#### [Work task]
Go through the entries below and say how many lines contain the string "South"; write only that number.

#### [Source data]
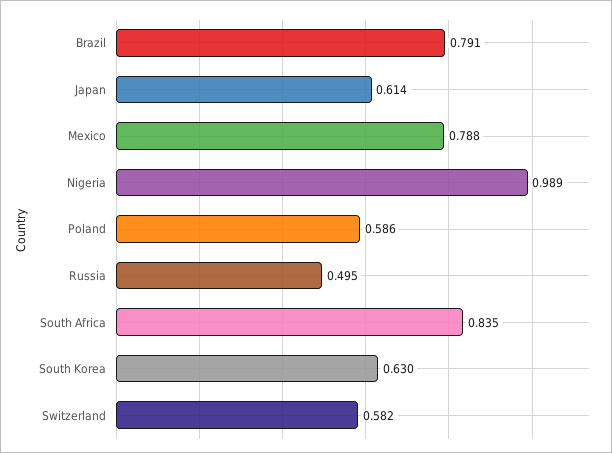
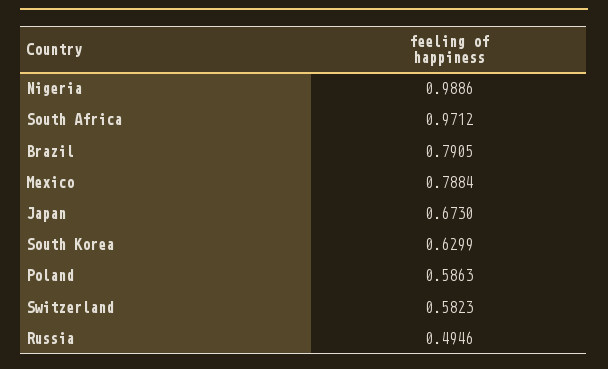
  {
    "Brazil": 0.7905,
-   "Japan": 0.614,
+   "Japan": 0.673,
    "Mexico": 0.7884,
    "Nigeria": 0.9886,
    "Poland": 0.5863,
    "Russia": 0.4946,
-   "South Africa": 0.835,
+   "South Africa": 0.9712,
    "South Korea": 0.6299,
    "Switzerland": 0.5823
  }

#### [Solved problem]
3